Funds will also support research and critical inquiry that will enable Bridge of Hope to better advocate for and generate awareness of family homelessness and more effectively promote through Bridge of Hope’s national network, their methods of congregational-based engagement and mentoring as strategy for a long-term solution to family homelessness.

 

Jane House Project
Community Mennonite Church, Harrisonburg, Virginia  

$4,000 grant to support The Jane House Project that will gather small groups of people across social lines for evenings out on the town in Harrisonburg, Virginia. Envisioning a city where human difference is leveraged to create shared identity and a more just sociocultural economy, Jane House partners with local organizations connected to diverse populations—immigrants, business leaders, church congregants, social service clientele—to bring together people who might otherwise never meet.
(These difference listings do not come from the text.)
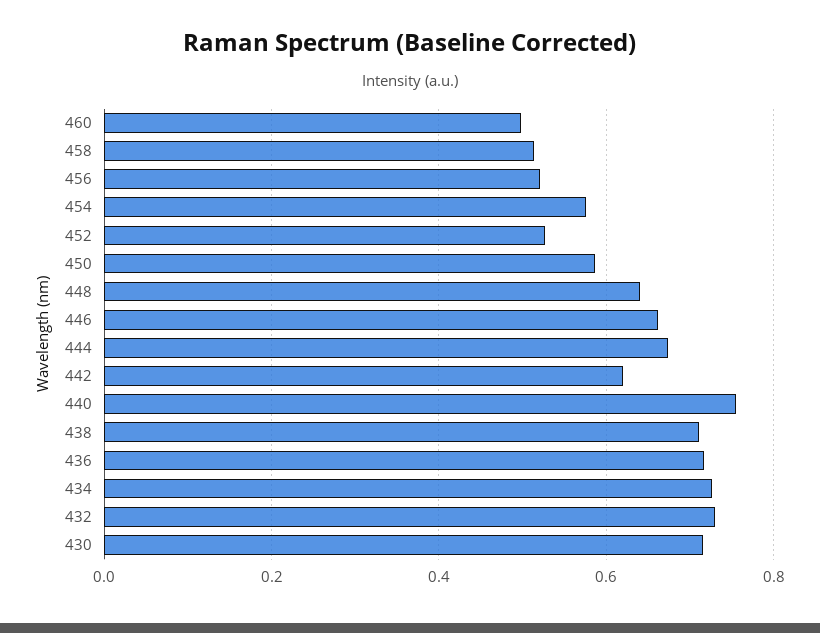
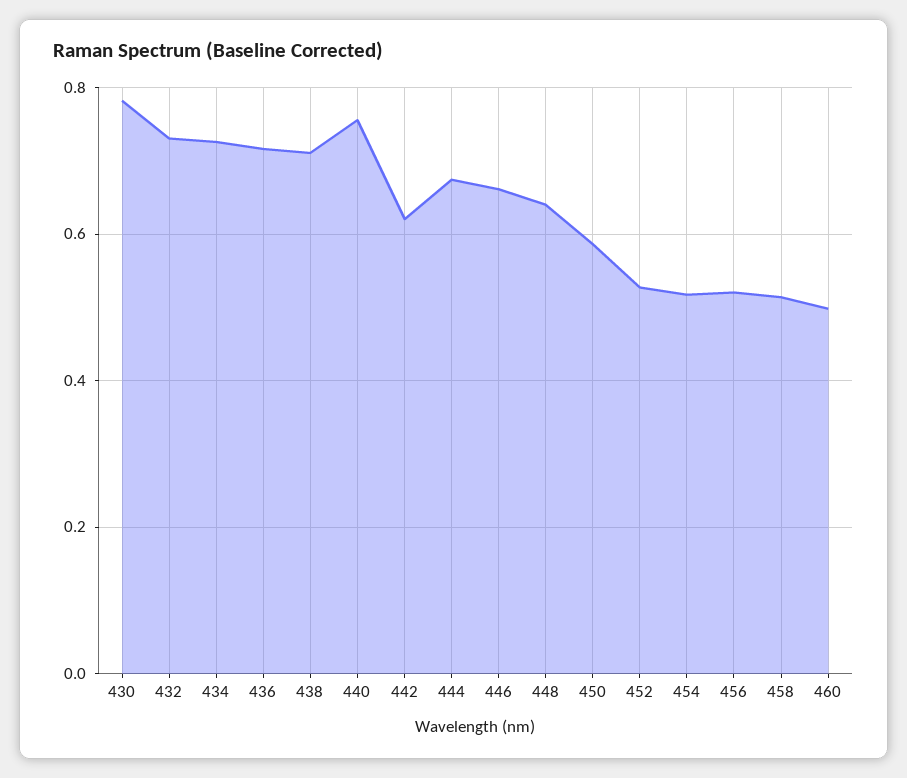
  {
    "460": 0.5,
    "458": 0.52,
    "456": 0.52,
-   "454": 0.58,
+   "454": 0.52,
    "452": 0.52,
    "450": 0.58,
    "448": 0.64,
    "446": 0.66,
    "444": 0.68,
    "442": 0.62,
    "440": 0.76,
    "438": 0.72,
    "436": 0.72,
    "434": 0.72,
    "432": 0.74,
-   "430": 0.72
+   "430": 0.78
  }

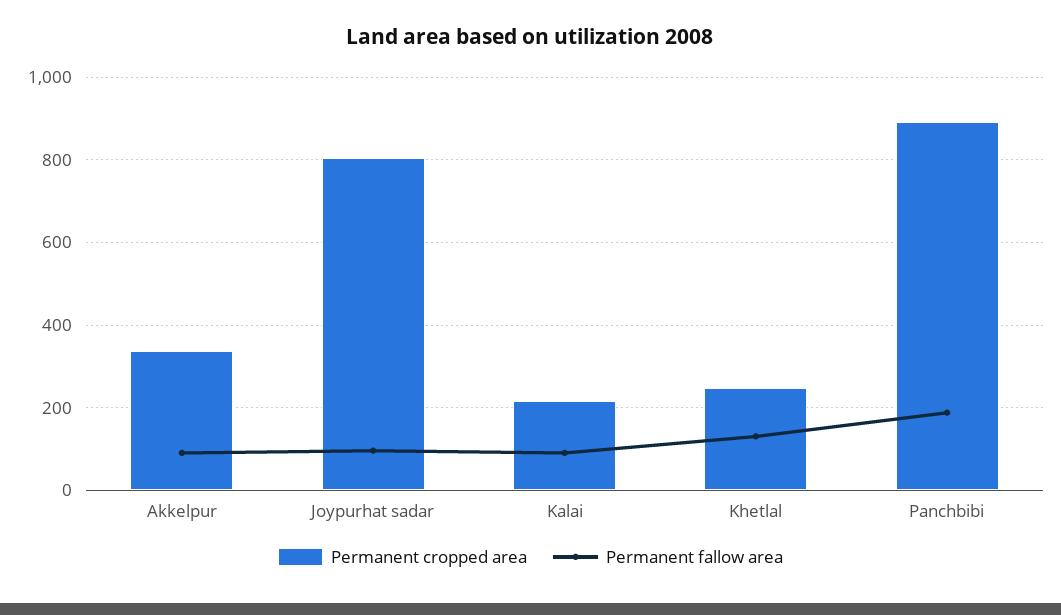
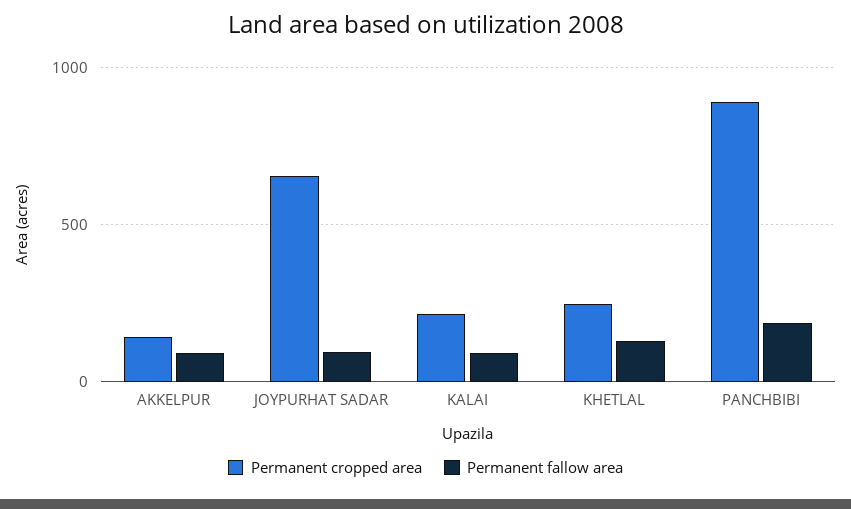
  {
    "Permanent cropped area": {
-     "Akkelpur": 340,
+     "Akkelpur": 150,
-     "Joypurhat sadar": 800,
+     "Joypurhat sadar": 650,
      "Kalai": 220,
      "Khetlal": 240,
      "Panchbibi": 900
    },
    "Permanent fallow area": {
      "Akkelpur": 100,
      "Joypurhat sadar": 100,
      "Kalai": 100,
      "Khetlal": 140,
      "Panchbibi": 180
    }
  }

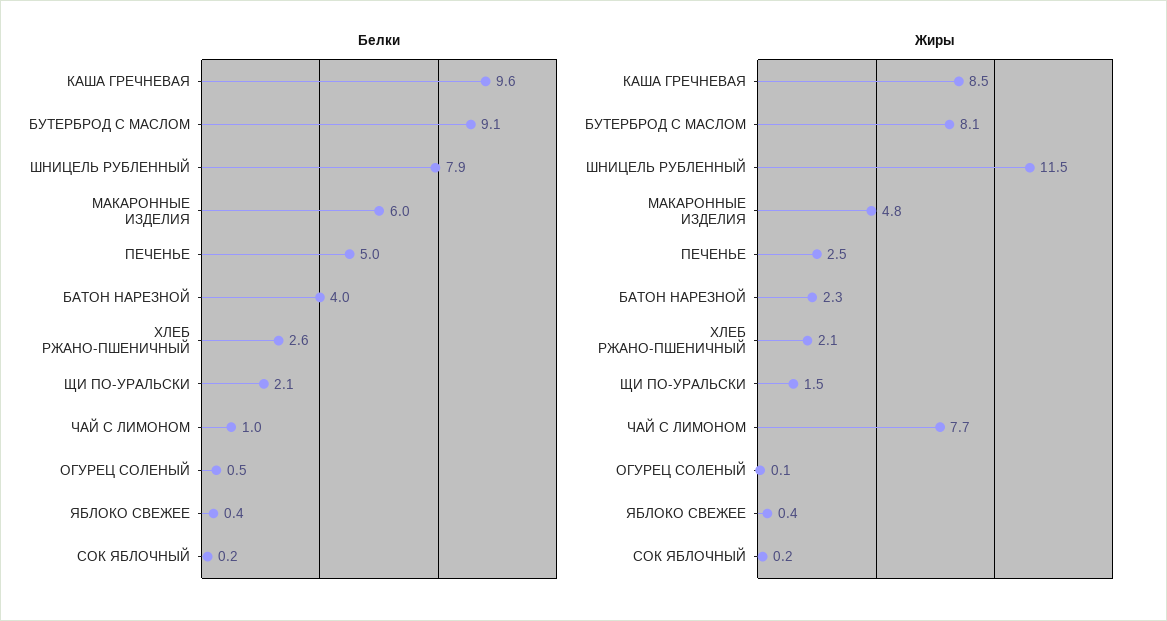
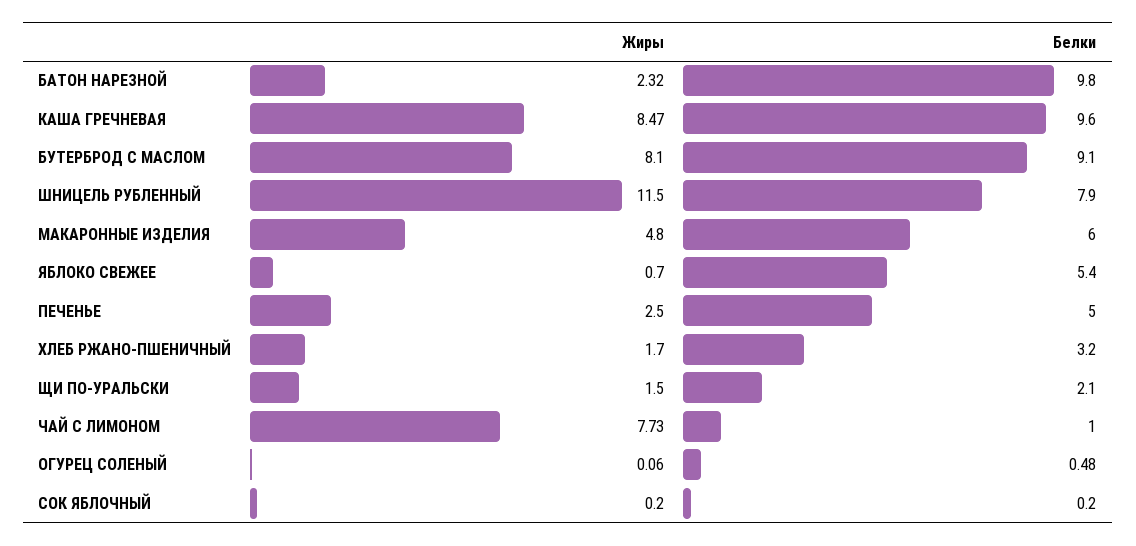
  {
    "Белки": {
      "КАША ГРЕЧНЕВАЯ": 9.6,
      "БУТЕРБРОД С МАСЛОМ": 9.1,
      "ШНИЦЕЛЬ РУБЛЕННЫЙ": 7.9,
      "МАКАРОННЫЕ ИЗДЕЛИЯ": 6,
      "ПЕЧЕНЬЕ": 5,
-     "БАТОН НАРЕЗНОЙ": 4,
+     "БАТОН НАРЕЗНОЙ": 9.8,
-     "ХЛЕБ РЖАНО-ПШЕНИЧНЫЙ": 2.6,
+     "ХЛЕБ РЖАНО-ПШЕНИЧНЫЙ": 3.2,
      "ЩИ ПО-УРАЛЬСКИ": 2.1,
      "ЧАЙ С ЛИМОНОМ": 1,
      "ОГУРЕЦ СОЛЕНЫЙ": 0.48,
-     "ЯБЛОКО СВЕЖЕЕ": 0.4,
+     "ЯБЛОКО СВЕЖЕЕ": 5.4,
      "СОК ЯБЛОЧНЫЙ": 0.2
    },
    "Жиры": {
      "КАША ГРЕЧНЕВАЯ": 8.47,
      "БУТЕРБРОД С МАСЛОМ": 8.1,
      "ШНИЦЕЛЬ РУБЛЕННЫЙ": 11.5,
      "МАКАРОННЫЕ ИЗДЕЛИЯ": 4.8,
      "ПЕЧЕНЬЕ": 2.5,
      "БАТОН НАРЕЗНОЙ": 2.32,
-     "ХЛЕБ РЖАНО-ПШЕНИЧНЫЙ": 2.1,
+     "ХЛЕБ РЖАНО-ПШЕНИЧНЫЙ": 1.7,
      "ЩИ ПО-УРАЛЬСКИ": 1.5,
      "ЧАЙ С ЛИМОНОМ": 7.73,
      "ОГУРЕЦ СОЛЕНЫЙ": 0.06,
-     "ЯБЛОКО СВЕЖЕЕ": 0.4,
+     "ЯБЛОКО СВЕЖЕЕ": 0.7,
      "СОК ЯБЛОЧНЫЙ": 0.2
    }
  }

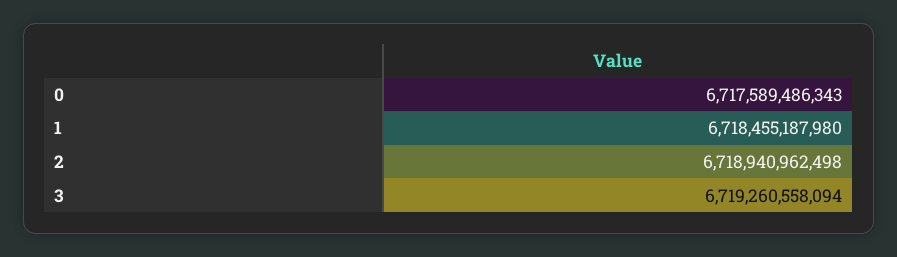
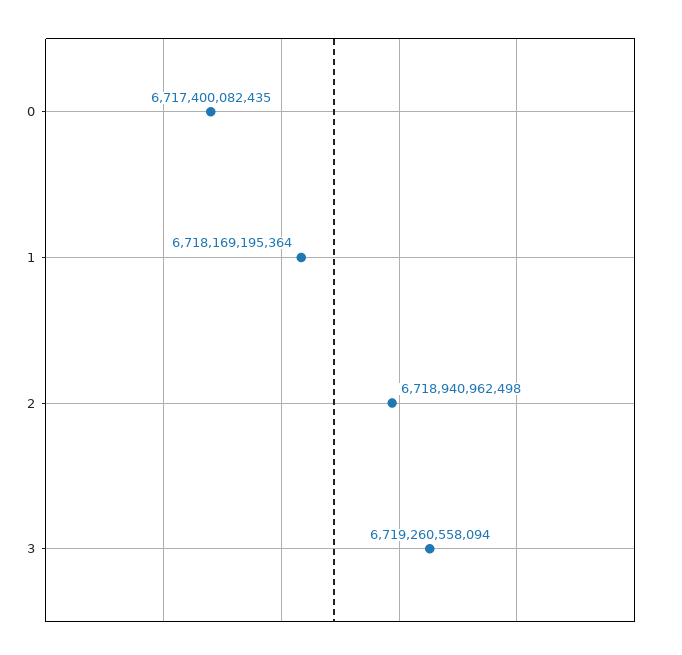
  {
-   "0": 6717589486343,
+   "0": 6717400082435,
-   "1": 6718455187980,
+   "1": 6718169195364,
    "2": 6718940962498,
    "3": 6719260558094
  }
Jane House groups will attend local cultural events and dine at local restaurants together, free of charge, each outing providing a platform for just social encounters, mutual understanding, and organic pathways for integration and cooperation.

Named for Jane Addams of Hull House and Jane Jacobs of The Death and Life of Great American Cities, the Jane House Project believes just development depends on strong relationships across all socioeconomic spheres, from the household to the neighborhood, city, and beyond. Jane House aims to facilitate relationship networks that foster the unique identities of individuals and communities while linking them together, creating a healthy human ecology. By providing shared experiences for disparate people, the project aims to boost social capital, civic cooperation, mutual development, and a sense of belonging for all.

Community Mennonite Church of Harrisonburg, the umbrella organization for the Jane House Project, promotes the values of service, justice, tolerance, mutuality, and religious liberty.